▸ **Brief**
For this exercise, copy out each line of the material below that includes "lines".

==== Source material

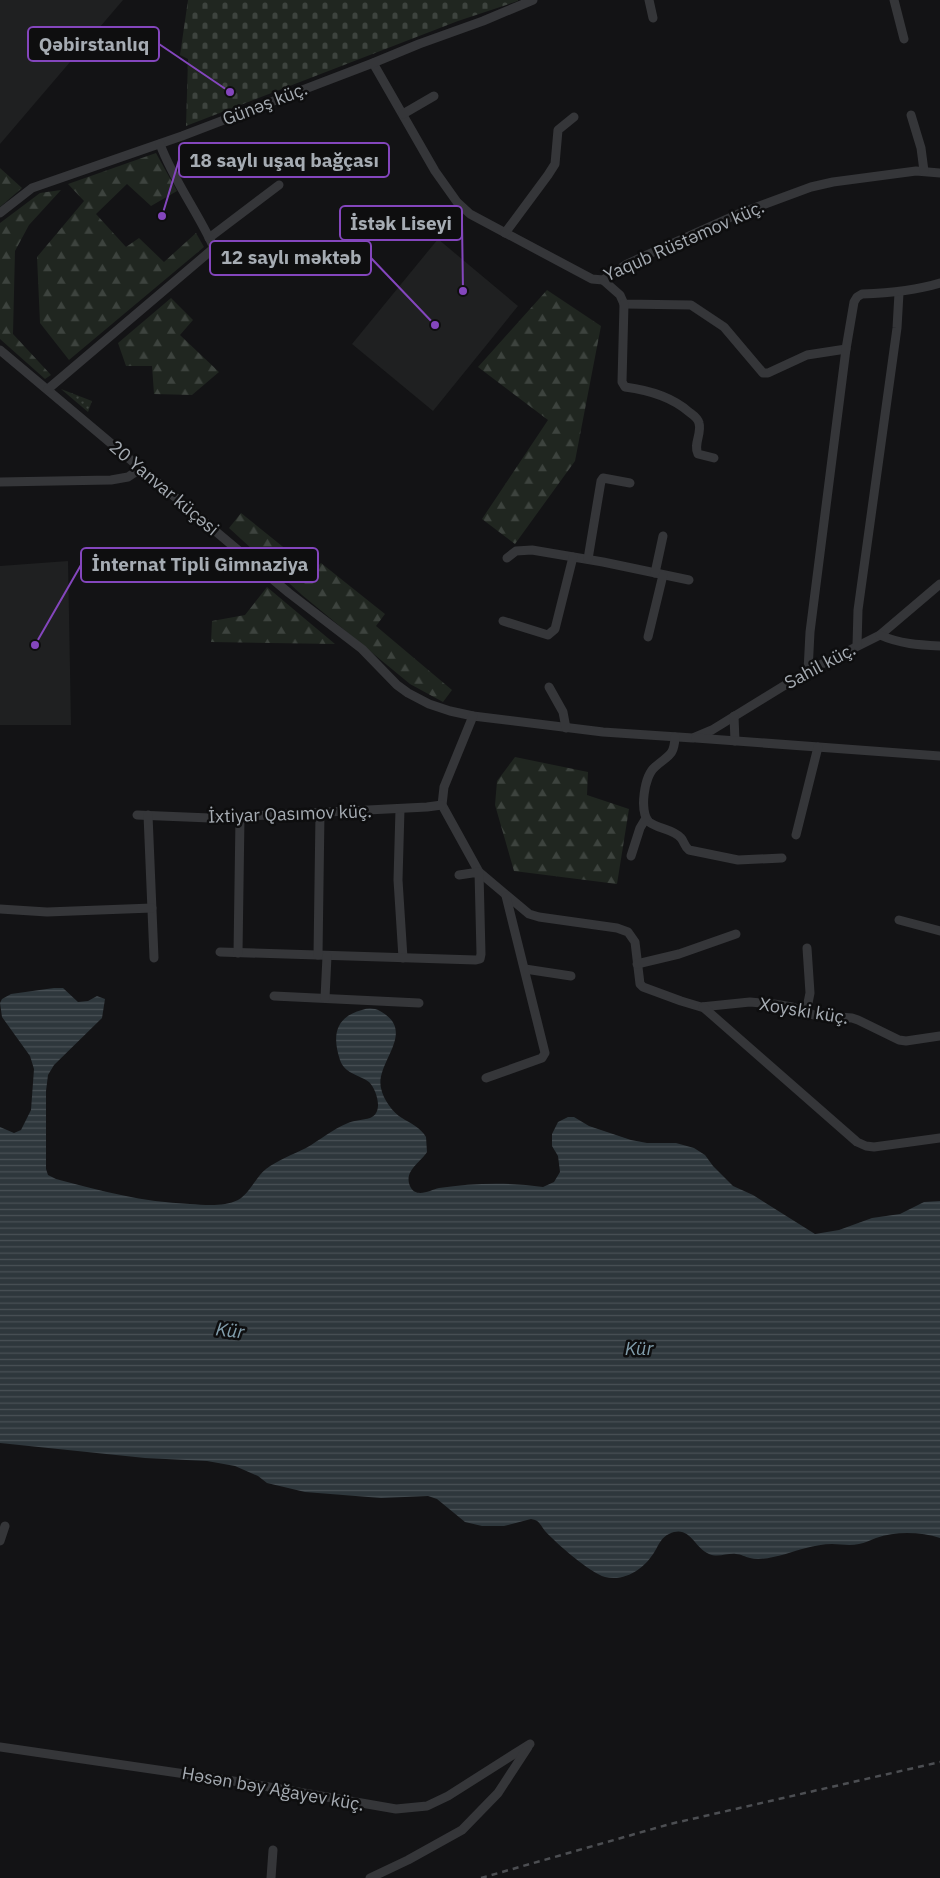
<svg xmlns="http://www.w3.org/2000/svg" width="940" height="1878" font-family="'IBM Plex Sans',sans-serif">
<defs>
<pattern id="grass-dots" width="8" height="8" patternUnits="userSpaceOnUse" patternTransform="scale(1.25)"><rect width="8" height="8" fill="#202620"/><path d="M2 2h.1M6 6h.1" fill="none" stroke="#3d433e" stroke-width="1.8" stroke-linecap="round"/></pattern>
<pattern id="forest-firs" width="22" height="20" patternUnits="userSpaceOnUse" patternTransform="scale(1.25)"><rect width="22" height="20" fill="#202620"/><path d="M5 1l3.5 6h-7zM16 11l3.5 6h-7z" fill="#3d433e"/></pattern>
<pattern id="cemetery-stones" width="16" height="16" patternUnits="userSpaceOnUse" patternTransform="scale(1.25)"><rect width="16" height="16" fill="#202620"/><path d="M2 7V4a2 2 0 0 1 4 0v3zM10 15v-3a2 2 0 0 1 4 0v3z" fill="#3d433e"/></pattern>
<pattern id="water-rules" width="6" height="5" patternUnits="userSpaceOnUse" patternTransform="scale(1.25)"><rect width="6" height="5" fill="#2e373c"/><path d="M0 2.5h6" fill="none" stroke="#495156"/></pattern>
</defs>
<rect width="100%" height="100%" fill="#131315"/>
<g fill="#1f2021">
<polygon points="0,0 123,0 0,144"/>
<polygon points="438,239 518,306 433,411 352,344"/>
<polygon points="68,561 71,725 0,725 0,566"/>
</g>
<polygon fill="url(#grass-dots)" points="61,389 92,401 88,412"/>
<g fill="url(#forest-firs)">
<polygon points="156,153 177,191 151,206 127,184 96,214 126,247 139,238 164,262 196,233 204,247 69,360 40,323 37,257 84,201 68,184"/>
<polygon points="0,168 22,188 0,207"/>
<polygon points="61,190 29,225 15,251 13,334 51,375 45,379 0,339 0,223 40,193"/>
<polygon points="547,290 601,326 575,461 515,544 482,519 548,420 478,367"/>
<polygon points="171,298 193,320 180,335 219,372 192,395 154,394 152,366 126,366 118,343"/>
<polygon points="241,513 313,571 321,563 385,614 376,626 452,690 443,702 410,684 302,595 229,528"/>
<polygon points="267,587 335,644 211,642 212,621 245,615"/>
<polygon points="515,757 588,772 587,795 629,809 617,884 514,871 495,805 497,781"/>
</g>
<polygon fill="url(#cemetery-stones)" points="188,0 518,0 518,1 458,21 186,126 188,59 180,55"/>
<path fill="url(#water-rules)" d="M54,988H63L78,1002L88,1001L97,996L105,999L102,1018L54,1065L48,1075L46,1091V1169L48,1175L56,1179C102,1191 142,1202 190,1204C205,1205 224,1207 238,1200C250,1193 255,1178 266,1169C278,1160 292,1155 306,1148C320,1140 333,1129 348,1123C355,1120 363,1120 370,1118C384,1113 377,1090 369,1082C358,1074 345,1074 340,1060C332,1036 335,1017 362,1010C368,1008 374,1008 380,1011C418,1032 375,1062 381,1088C383,1099 393,1113 402,1118C410,1123 421,1128 426,1137L427,1152C420,1163 402,1172 411,1188C417,1198 431,1190 439,1188C473,1183 510,1182 543,1187L554,1182L560,1172L558,1156L552,1146V1134L558,1122L568,1117H574L589,1126L631,1140L647,1143H676L694,1148L705,1155L713,1166L733,1186L753,1195L815,1234L839,1230L872,1218L900,1214L924,1202L940,1201V1538C921,1532 896,1531 876,1538C870,1540 865,1543 859,1544C849,1546 841,1544 832,1544C824,1544 814,1546 806,1548C790,1552 766,1562 750,1558C745,1557 741,1554 736,1554C727,1553 718,1558 709,1554C694,1548 690,1524 669,1534C662,1537 659,1544 655,1551C645,1568 626,1582 605,1577C590,1573 556,1543 545,1531C541,1526 540,1522 535,1520L531,1519L504,1526H482L465,1522L437,1499L428,1496L381,1498L305,1492L267,1483L258,1476L235,1466L207,1461L145,1458L0,1443V1127L14,1133L21,1130L31,1110L34,1069L30,1056L2,1017L0,1003L2,999L11,994Z"/>
<g fill="none" stroke-linecap="round" stroke-linejoin="round">
<g stroke="#353639" stroke-width="9">
<polyline points="649,0 653,18"/>
<polyline points="894,0 904,39"/>
<polyline points="373,63 435,171 457,202 470,214 592,279 603,280 627,264 662,248 738,214 811,187 833,182 916,171 940,173"/>
<polyline points="403,114 434,96"/>
<polyline points="911,115 921,148 924,171"/>
<polyline points="0,213 32,188 182,136 373,63 419,44 483,21 533,0"/>
<polyline points="505,233 548,175 555,164 558,130 574,117"/>
<polyline points="209,238 279,185"/>
<polyline points="603,280 620,295 624,304 691,305 724,327 763,373 768,373 807,355 846,349"/>
<path d="M624,304L622,382L625,387C648,390 671,396 689,412C693,415 698,418 699,423C702,434 693,444 698,454L714,458"/>
<polyline points="0,350 289,593 362,649 397,685 408,693 429,704 450,711 473,716 603,732 693,738 712,730 808,671 880,635 940,584"/>
<path d="M48,389L214,248C198,212 173,180 160,144"/>
<polyline points="0,482 111,480 128,477 140,469"/>
<polyline points="507,558 516,551 532,550 603,562 689,580"/>
<polyline points="588,559 601,481 603,478 630,483"/>
<polyline points="655,573 663,536"/>
<polyline points="503,621 548,635 555,629 573,557"/>
<path d="M880,635C900,644 919,645 940,646"/>
<polyline points="648,637 663,575"/>
<polyline points="857,645 858,610 897,328 899,293"/>
<path d="M808,671L810,632L846,349L854,302L857,297L862,294C889,293 914,291 940,283"/>
<polyline points="549,687 563,712 566,728"/>
<polyline points="473,716 444,787 442,805 479,872 529,914 539,917 617,928 628,932 635,942 640,984 643,987 681,1001 701,1007 750,1002 774,1004 792,1007 814,1015 852,1018 858,1020 899,1040 906,1041 940,1036"/>
<polyline points="734,716 735,741"/>
<path d="M675,737C674,757 668,755 655,767C644,776 639,812 649,822C658,829 673,829 681,838C684,841 684,846 689,850L738,860L782,858"/>
<polyline points="696,738 940,756"/>
<polyline points="400,809 398,880 403,958"/>
<polyline points="137,815 210,818 427,807 442,805"/>
<polyline points="148,815 154,958"/>
<polyline points="796,835 818,747"/>
<polyline points="631,856 640,828 646,818"/>
<polyline points="0,909 47,912 152,908"/>
<polyline points="899,920 940,931"/>
<polyline points="220,952 476,960 480,959 481,954 479,872 459,875"/>
<polyline points="238,953 240,817"/>
<polyline points="318,955 320,813"/>
<polyline points="637,964 679,954 736,934"/>
<polyline points="525,969 571,976"/>
<polyline points="274,996 419,1003"/>
<polyline points="325,998 327,956"/>
<polyline points="703,1007 857,1142 866,1146 874,1147 940,1138"/>
<polyline points="806,1013 810,993 807,948"/>
<polyline points="486,1078 542,1058 545,1053 506,896"/>
<polyline points="0,1541 5,1526"/>
<polyline points="0,1747 240,1782 396,1809 427,1806 448,1796 530,1744"/>
<polyline points="271,1878 273,1850"/>
<polyline points="370,1878 408,1860 462,1830 498,1793 528,1747"/>
</g>
<polyline stroke="#4c4e52" stroke-width="2.5" stroke-dasharray="6 5" stroke-linecap="butt" points="481,1878 670,1824 940,1762"/>
</g>
<g text-anchor="middle" stroke-width="5" stroke-linejoin="round" paint-order="stroke">
<g font-size="18" fill="#a6acb3" stroke="#0e0e0f">
<text transform="translate(265 104) rotate(-21)" y="6">Günəş küç.</text>
<text transform="translate(684 241) rotate(-24)" y="6">Yaqub Rüstəmov küç.</text>
<text transform="translate(164 488) rotate(40)" y="6">20 Yanvar küçəsi</text>
<text transform="translate(820 666) rotate(-28)" y="6">Sahil küç.</text>
<text transform="translate(290 814) rotate(-2)" y="6">İxtiyar Qasımov küç.</text>
<text transform="translate(804 1011) rotate(9)" y="6">Xoyski küç.</text>
<text transform="translate(273 1789) rotate(10)" y="6">Həsən bəy Ağayev küç.</text>
</g>
<g font-size="19" font-style="italic" fill="#819dab" stroke="#0e0e0f">
<text transform="translate(230 1330) rotate(7)" y="7">Kür</text>
<text x="639" y="1355">Kür</text>
</g>
</g>
<path fill="none" stroke="#8446bd" stroke-width="2" d="M230 92L159 44M162 216L179 160M463 291L462 223M435 325L371 258M35 645L81 565"/>
<g fill="#8446bd" stroke="#0e0e0f" stroke-width="2">
<circle cx="230" cy="92" r="5"/>
<circle cx="162" cy="216" r="5"/>
<circle cx="463" cy="291" r="5"/>
<circle cx="435" cy="325" r="5"/>
<circle cx="35" cy="645" r="5"/>
</g>
<g fill="#0e0e0f" stroke="#8446bd" stroke-width="2">
<rect x="28" y="27" width="131" height="34" rx="5"/>
<rect x="179" y="143" width="210" height="34" rx="5"/>
<rect x="340" y="206" width="122" height="34" rx="5"/>
<rect x="210" y="241" width="161" height="34" rx="5"/>
<rect x="81" y="548" width="237" height="34" rx="5"/>
</g>
<g font-size="19" text-anchor="middle" font-weight="bold" fill="#a6acb3">
<text x="94" y="51">Qəbirstanlıq</text>
<text x="284" y="167">18 saylı uşaq bağçası</text>
<text x="401" y="230">İstək Liseyi</text>
<text x="291" y="264">12 saylı məktəb</text>
<text x="200" y="571">İnternat Tipli Gimnaziya</text>
</g>
</svg>
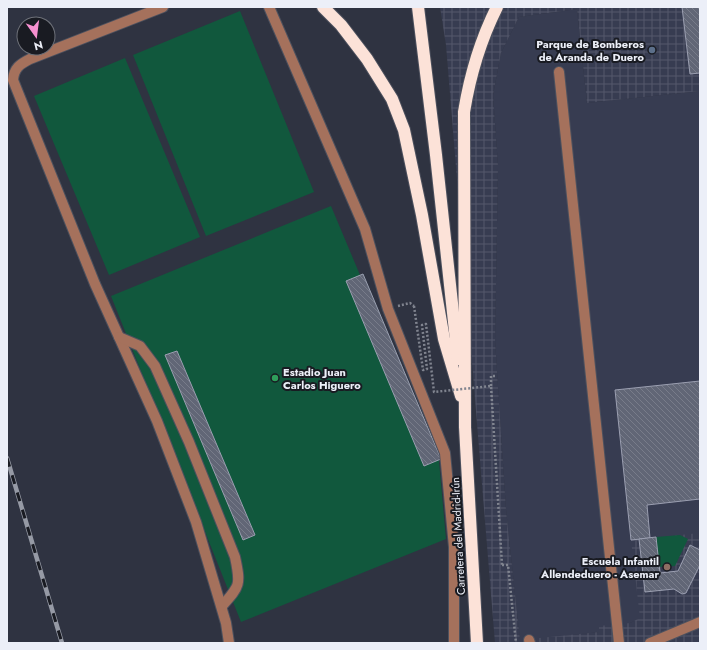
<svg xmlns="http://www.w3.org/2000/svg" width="707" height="650" font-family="Jost,sans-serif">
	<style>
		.built { fill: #373c51 }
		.industrial { fill: url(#industrial-grid) }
		.park { fill: #11583d }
		.building { fill: url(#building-back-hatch); stroke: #9b9fb1 }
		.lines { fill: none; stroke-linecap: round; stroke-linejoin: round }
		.minor-casing { stroke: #4d515e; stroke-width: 12 }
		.highway-casing { stroke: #4d515e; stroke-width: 14 }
		.path { stroke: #80848f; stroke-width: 2.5; stroke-dasharray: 2 2; stroke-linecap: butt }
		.minor { stroke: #a5715c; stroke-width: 10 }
		.highway { stroke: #fce2d8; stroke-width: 12 }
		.rail-casing { stroke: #969aa5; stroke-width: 4.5 }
		.rail { stroke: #191b22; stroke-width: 3; stroke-dasharray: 9; stroke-linecap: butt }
		.path-bridge { stroke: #80848f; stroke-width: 2.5; stroke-dasharray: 2 2; stroke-linecap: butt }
		.service-dot { fill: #5c6f8a; stroke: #191b22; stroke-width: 1.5 }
		.leisure-dot { fill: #2e9e5b; stroke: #191b22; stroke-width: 1.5 }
		.education-dot { fill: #8d6e63; stroke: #191b22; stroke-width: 1.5 }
		.labels { text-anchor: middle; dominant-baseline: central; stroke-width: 4; stroke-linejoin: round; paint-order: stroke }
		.poi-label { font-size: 11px; font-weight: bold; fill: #eceff8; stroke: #191b22; text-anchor: end }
		.street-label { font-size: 11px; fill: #eceff8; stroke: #191b22 }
	</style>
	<defs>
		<pattern id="industrial-grid" width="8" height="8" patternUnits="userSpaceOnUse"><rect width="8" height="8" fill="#373c51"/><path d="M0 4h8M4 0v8" fill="none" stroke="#54586b"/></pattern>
		<pattern id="building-back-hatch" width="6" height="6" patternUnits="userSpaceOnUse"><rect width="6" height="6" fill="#616676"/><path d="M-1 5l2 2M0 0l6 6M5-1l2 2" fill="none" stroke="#787c8a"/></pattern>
	</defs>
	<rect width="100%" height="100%" fill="#2f3341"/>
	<path class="built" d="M 577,9 L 587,103 L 700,91 L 700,594 L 630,623 L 600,632 L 520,641 L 506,510 L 495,340 L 498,166 L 493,95 L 501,53 L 519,17 Z"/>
	<path class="industrial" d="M 440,7 L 700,7 L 700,91 L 587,103 L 577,9 L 519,17 L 501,53 L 493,95 L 498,166 L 495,340 L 506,510 L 520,640 L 599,632 L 599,626 L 630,623 L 640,618 L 631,540 L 700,533 L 700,643 L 495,643 L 446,45 Z"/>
	<g class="park">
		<path d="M 240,11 L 314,192 L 206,236 L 133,55 Z"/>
		<path d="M 125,58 L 200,237 L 109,275 L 34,96 Z"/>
		<path d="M 331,206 L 360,275 L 363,274 L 441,459 L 439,461 L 446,539 L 241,622 L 111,296 Z"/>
		<path d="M 680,535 L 688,539 L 675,566 L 659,567 L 656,537 Z"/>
	</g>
	<g class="building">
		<path d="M 682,7 L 700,7 L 700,73 L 690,74 Z"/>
		<path d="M 363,274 L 441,459 L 424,466 L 346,281 Z"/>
		<path d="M 177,351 L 255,535 L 243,540 L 165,355 Z"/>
		<path d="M 700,381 L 700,499 L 647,505 L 650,538 L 631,540 L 615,390 Z"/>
		<path d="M 656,537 L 660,573 L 678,571 L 690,545 L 700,550 L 700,565 L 686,593 L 682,594 L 674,589 L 645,592 L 639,539 Z"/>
	</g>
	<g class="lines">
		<g class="minor-casing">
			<g id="minor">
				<path d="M 163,7 L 30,59 C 20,64 14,68 13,80 L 95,284 L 157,421 L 196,522 L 226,623 L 229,643"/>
				<path d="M 269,7 L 365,229 L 388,309 L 445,453 L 454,547 L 454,643"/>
				<path d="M 559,72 L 619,643"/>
				<path d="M 119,337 L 140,346 L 155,366 L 189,442 L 235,557 C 241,585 240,586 222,606"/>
				<path d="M 529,640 L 530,643"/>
				<path d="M 650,643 L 700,622"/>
			</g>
		</g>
		<g class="highway-casing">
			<g id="highway">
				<path d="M 323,7 L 341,25 L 367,59 L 392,99 L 404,130 L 422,215 L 444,339 L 461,396"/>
				<path d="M 418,7 L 436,155 L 458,359"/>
				<path d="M 477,643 L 465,427 L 464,112 C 470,75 480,41 497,7"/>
			</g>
		</g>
		<g class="path">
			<path d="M 398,306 L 410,303 L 414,306"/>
			<path d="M 491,386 L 491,376 L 497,376"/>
			<path d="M 502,565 L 508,565 L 516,643"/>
		</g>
		<use href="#minor" class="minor"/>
		<use href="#highway" class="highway"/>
		<g class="rail-casing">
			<path id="rail" d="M 7,458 L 62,643"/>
		</g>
		<use href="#rail" class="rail"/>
		<path class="path-bridge" d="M 414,306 L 423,370 L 427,369 L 422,325 L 426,324 L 434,392 L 491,386 L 502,565"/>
	</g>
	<circle class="service-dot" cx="652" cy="50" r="4"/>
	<circle class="leisure-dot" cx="275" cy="378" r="4"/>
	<circle class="education-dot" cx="667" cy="567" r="4"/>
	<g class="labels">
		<g class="poi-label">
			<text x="644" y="44">Parque de Bomberos<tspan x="644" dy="13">de Aranda de Duero</tspan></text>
			<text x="283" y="372" text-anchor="start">Estadio Juan<tspan x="283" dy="13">Carlos Higuero</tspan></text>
			<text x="659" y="561">Escuela Infantil<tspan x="659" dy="13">Allendeduero - Asemar</tspan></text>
		</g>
		<g class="street-label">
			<text transform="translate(458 536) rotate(-93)">Carretera del Madrid-Irún</text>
		</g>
	</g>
	<rect width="707" height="650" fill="none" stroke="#eceff8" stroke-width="16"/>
	<g transform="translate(36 36) rotate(166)"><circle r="19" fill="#191b22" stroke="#6d7078"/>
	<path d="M0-3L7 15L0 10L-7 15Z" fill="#f690d0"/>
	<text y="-6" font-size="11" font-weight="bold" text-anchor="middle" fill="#eceff8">N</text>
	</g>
</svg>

========

▸ **Expected answer**
		.lines { fill: none; stroke-linecap: round; stroke-linejoin: round }
	<g class="lines">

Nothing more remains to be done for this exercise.